* DESCRIPTION OF THE TASK *
Search the entries for the word "cytoplasmic" and report each line that has it.

* EXTRACTED RECORDS *
----------------------------------------

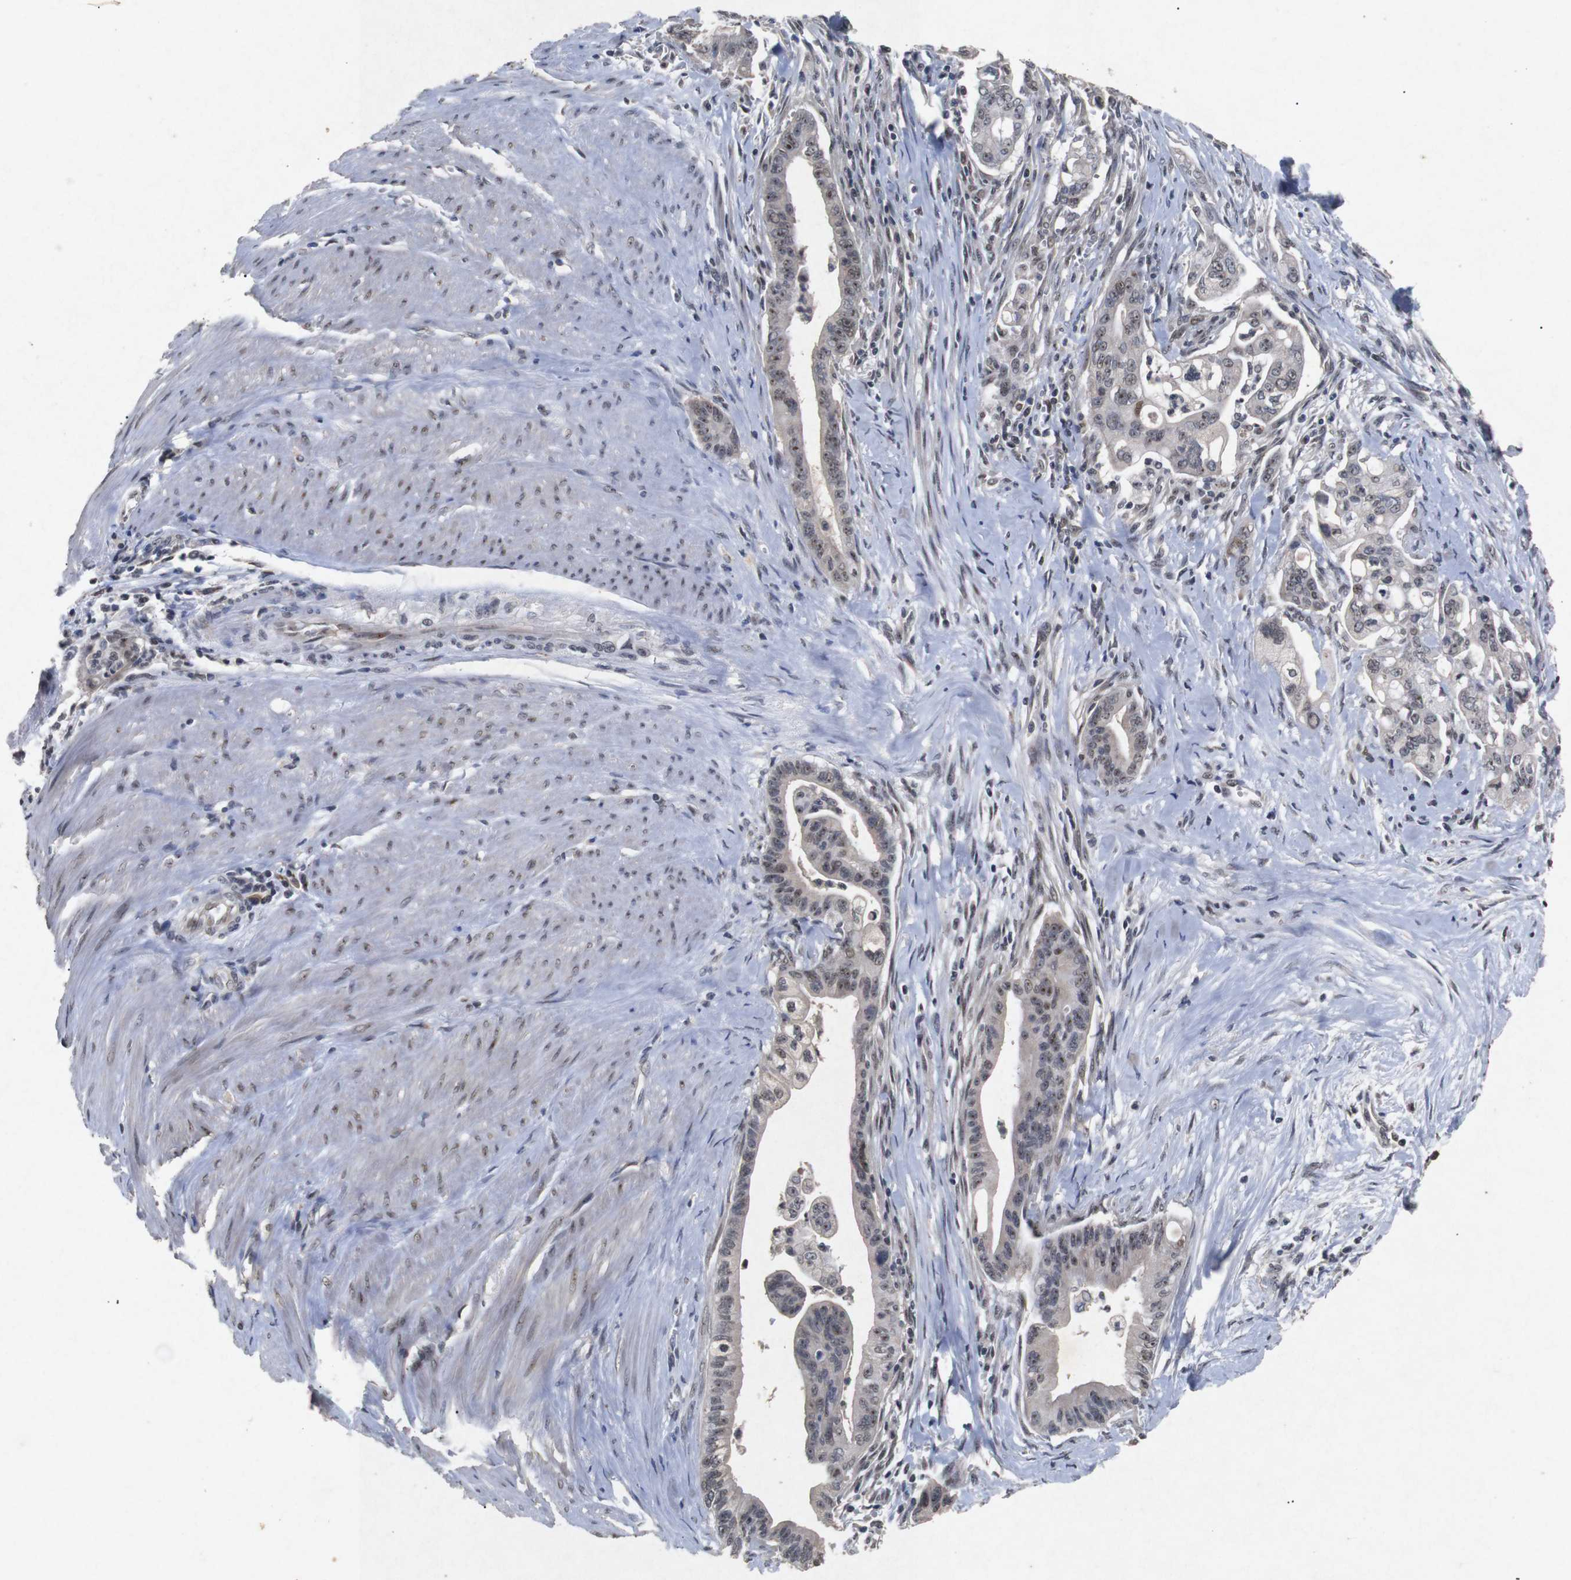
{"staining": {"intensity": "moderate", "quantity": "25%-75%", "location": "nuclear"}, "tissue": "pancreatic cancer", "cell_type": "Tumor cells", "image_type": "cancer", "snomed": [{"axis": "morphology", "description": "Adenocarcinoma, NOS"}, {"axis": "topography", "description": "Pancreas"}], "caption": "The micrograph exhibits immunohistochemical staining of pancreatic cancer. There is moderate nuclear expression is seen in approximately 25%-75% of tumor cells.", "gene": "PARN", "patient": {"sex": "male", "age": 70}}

----------------------------------------

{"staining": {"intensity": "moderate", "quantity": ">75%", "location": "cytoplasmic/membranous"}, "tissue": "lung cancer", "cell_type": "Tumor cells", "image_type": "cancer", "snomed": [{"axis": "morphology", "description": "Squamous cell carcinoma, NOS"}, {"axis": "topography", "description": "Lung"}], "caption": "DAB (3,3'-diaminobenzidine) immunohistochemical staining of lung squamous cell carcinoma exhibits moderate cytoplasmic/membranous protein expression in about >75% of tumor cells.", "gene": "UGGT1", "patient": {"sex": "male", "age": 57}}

----------------------------------------

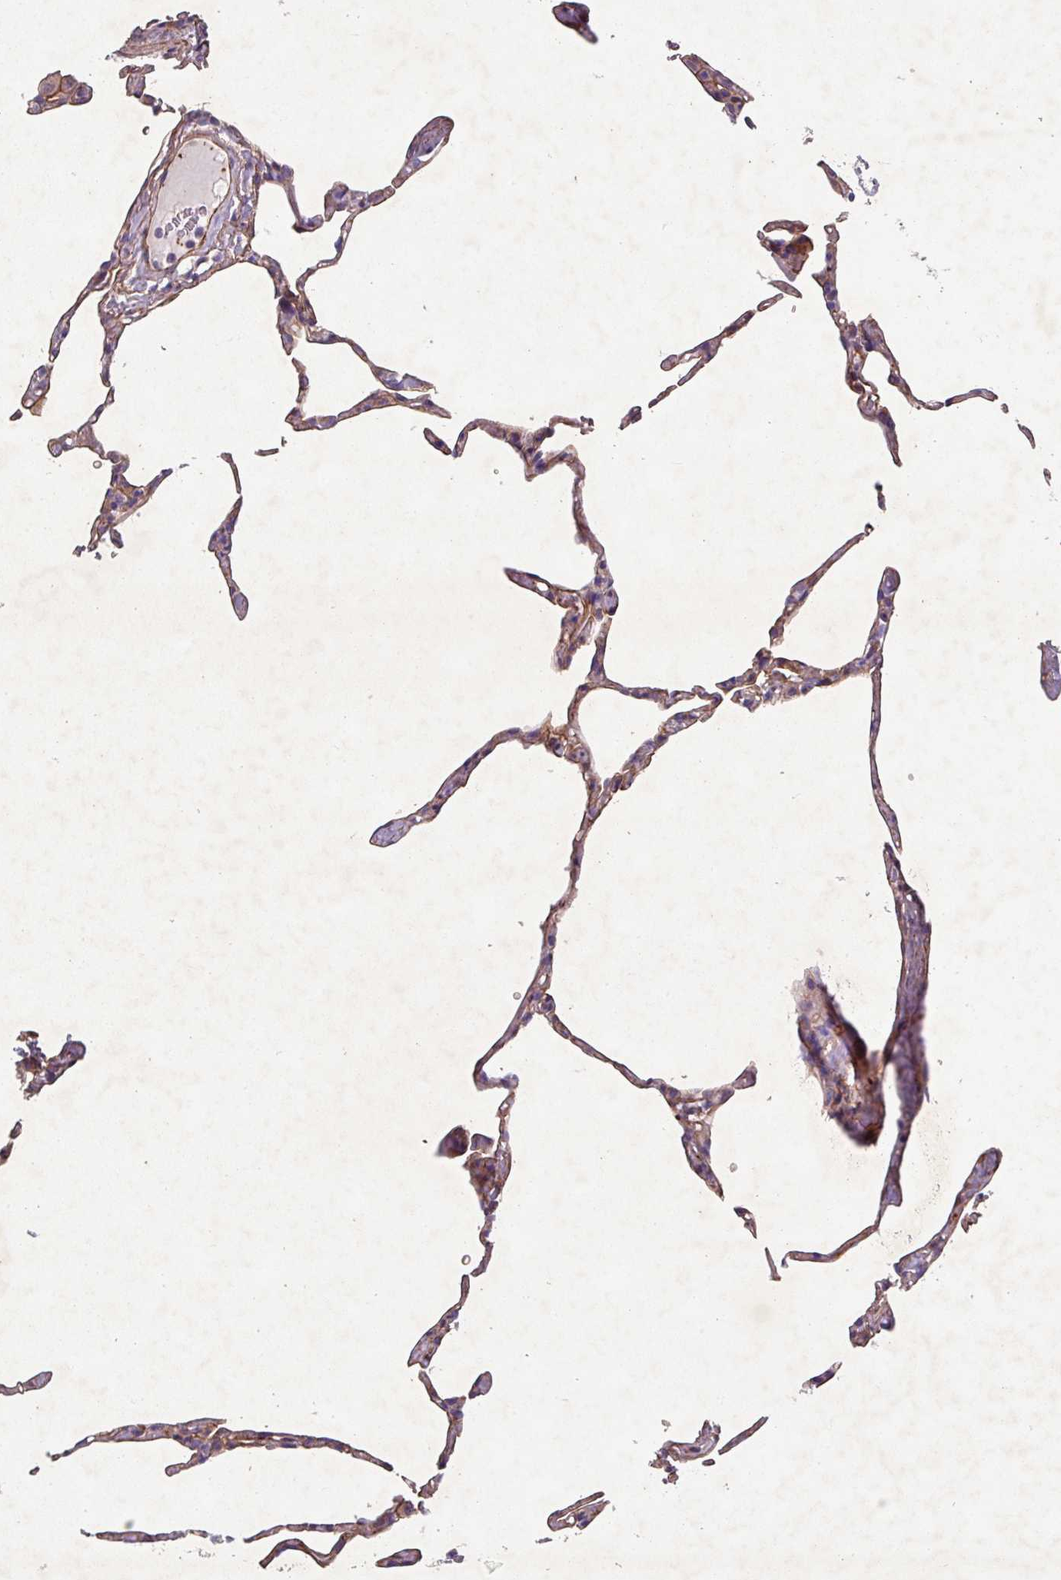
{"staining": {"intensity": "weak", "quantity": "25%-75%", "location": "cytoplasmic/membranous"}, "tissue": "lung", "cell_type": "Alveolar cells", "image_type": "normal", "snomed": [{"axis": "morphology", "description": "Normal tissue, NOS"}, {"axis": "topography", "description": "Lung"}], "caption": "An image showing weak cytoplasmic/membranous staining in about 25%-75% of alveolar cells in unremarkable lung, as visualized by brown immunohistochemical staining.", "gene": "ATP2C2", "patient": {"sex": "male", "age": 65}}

----------------------------------------

* WRITTEN RESPONSE *
{"staining": {"intensity": "moderate", "quantity": ">75%", "location": "cytoplasmic/membranous"}, "tissue": "lung cancer", "cell_type": "Tumor cells", "image_type": "cancer", "snomed": [{"axis": "morphology", "description": "Squamous cell carcinoma, NOS"}, {"axis": "topography", "description": "Lung"}], "caption": "DAB (3,3'-diaminobenzidine) immunohistochemical staining of lung squamous cell carcinoma exhibits moderate cytoplasmic/membranous protein expression in about >75% of tumor cells.", "gene": "UGGT1", "patient": {"sex": "male", "age": 57}}
{"staining": {"intensity": "weak", "quantity": "25%-75%", "location": "cytoplasmic/membranous"}, "tissue": "lung", "cell_type": "Alveolar cells", "image_type": "normal", "snomed": [{"axis": "morphology", "description": "Normal tissue, NOS"}, {"axis": "topography", "description": "Lung"}], "caption": "An image showing weak cytoplasmic/membranous staining in about 25%-75% of alveolar cells in unremarkable lung, as visualized by brown immunohistochemical staining.", "gene": "ATP2C2", "patient": {"sex": "male", "age": 65}}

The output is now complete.